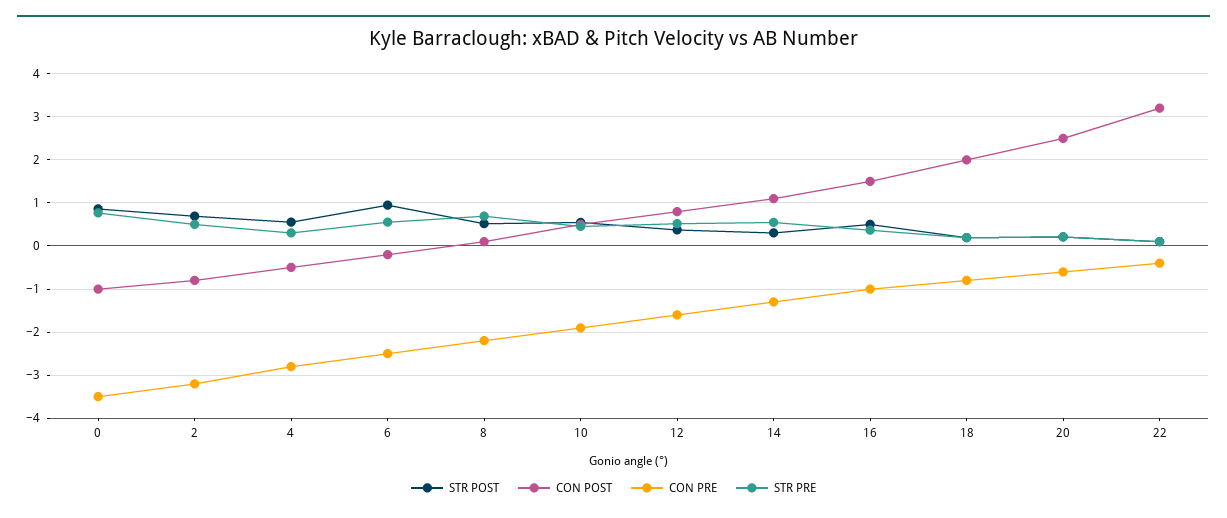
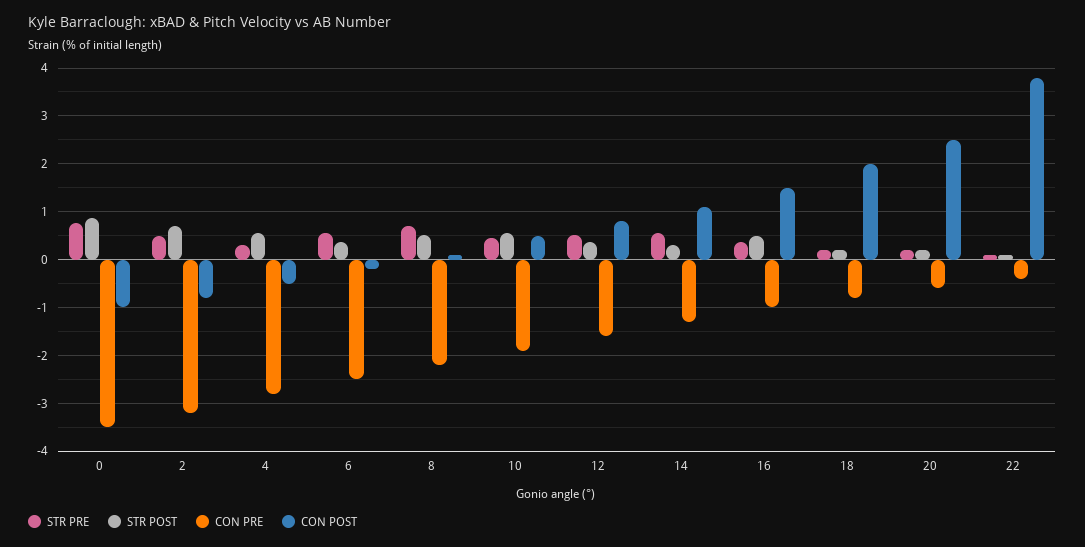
  {
    "STR POST": {
      "0": 0.8,
      "2": 0.6,
      "4": 0.6,
-     "6": 1,
+     "6": 0.4,
      "8": 0.6,
      "10": 0.6,
      "12": 0.4,
      "14": 0.4,
      "16": 0.6,
      "18": 0.2,
      "20": 0.2,
      "22": 0.2
    },
    "CON POST": {
      "0": -1,
      "2": -0.8,
      "4": -0.6,
      "6": -0.2,
      "8": 0.2,
      "10": 0.6,
      "12": 0.8,
      "14": 1.2,
      "16": 1.6,
      "18": 2,
      "20": 2.6,
-     "22": 3.2
+     "22": 3.8
    },
    "CON PRE": {
      "0": -3.6,
      "2": -3.2,
      "4": -2.8,
      "6": -2.6,
      "8": -2.2,
      "10": -2,
      "12": -1.6,
      "14": -1.4,
      "16": -1,
      "18": -0.8,
      "20": -0.6,
      "22": -0.4
    },
    "STR PRE": {
      "0": 0.8,
      "2": 0.6,
      "4": 0.4,
      "6": 0.6,
      "8": 0.6,
      "10": 0.4,
      "12": 0.6,
      "14": 0.6,
      "16": 0.4,
      "18": 0.2,
      "20": 0.2,
      "22": 0.2
    }
  }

******************************

> _TRY IT_
Please print every record exactly as written, without the pictures.

> _SOLUTION FOR THIS TASK_
  {
    "STR POST": {
      "0": 0.8,
      "2": 0.6,
      "4": 0.6,
-     "6": 1,
+     "6": 0.4,
      "8": 0.6,
      "10": 0.6,
      "12": 0.4,
      "14": 0.4,
      "16": 0.6,
      "18": 0.2,
      "20": 0.2,
      "22": 0.2
    },
    "CON POST": {
      "0": -1,
      "2": -0.8,
      "4": -0.6,
      "6": -0.2,
      "8": 0.2,
      "10": 0.6,
      "12": 0.8,
      "14": 1.2,
      "16": 1.6,
      "18": 2,
      "20": 2.6,
-     "22": 3.2
+     "22": 3.8
    },
    "CON PRE": {
      "0": -3.6,
      "2": -3.2,
      "4": -2.8,
      "6": -2.6,
      "8": -2.2,
      "10": -2,
      "12": -1.6,
      "14": -1.4,
      "16": -1,
      "18": -0.8,
      "20": -0.6,
      "22": -0.4
    },
    "STR PRE": {
      "0": 0.8,
      "2": 0.6,
      "4": 0.4,
      "6": 0.6,
      "8": 0.6,
      "10": 0.4,
      "12": 0.6,
      "14": 0.6,
      "16": 0.4,
      "18": 0.2,
      "20": 0.2,
      "22": 0.2
    }
  }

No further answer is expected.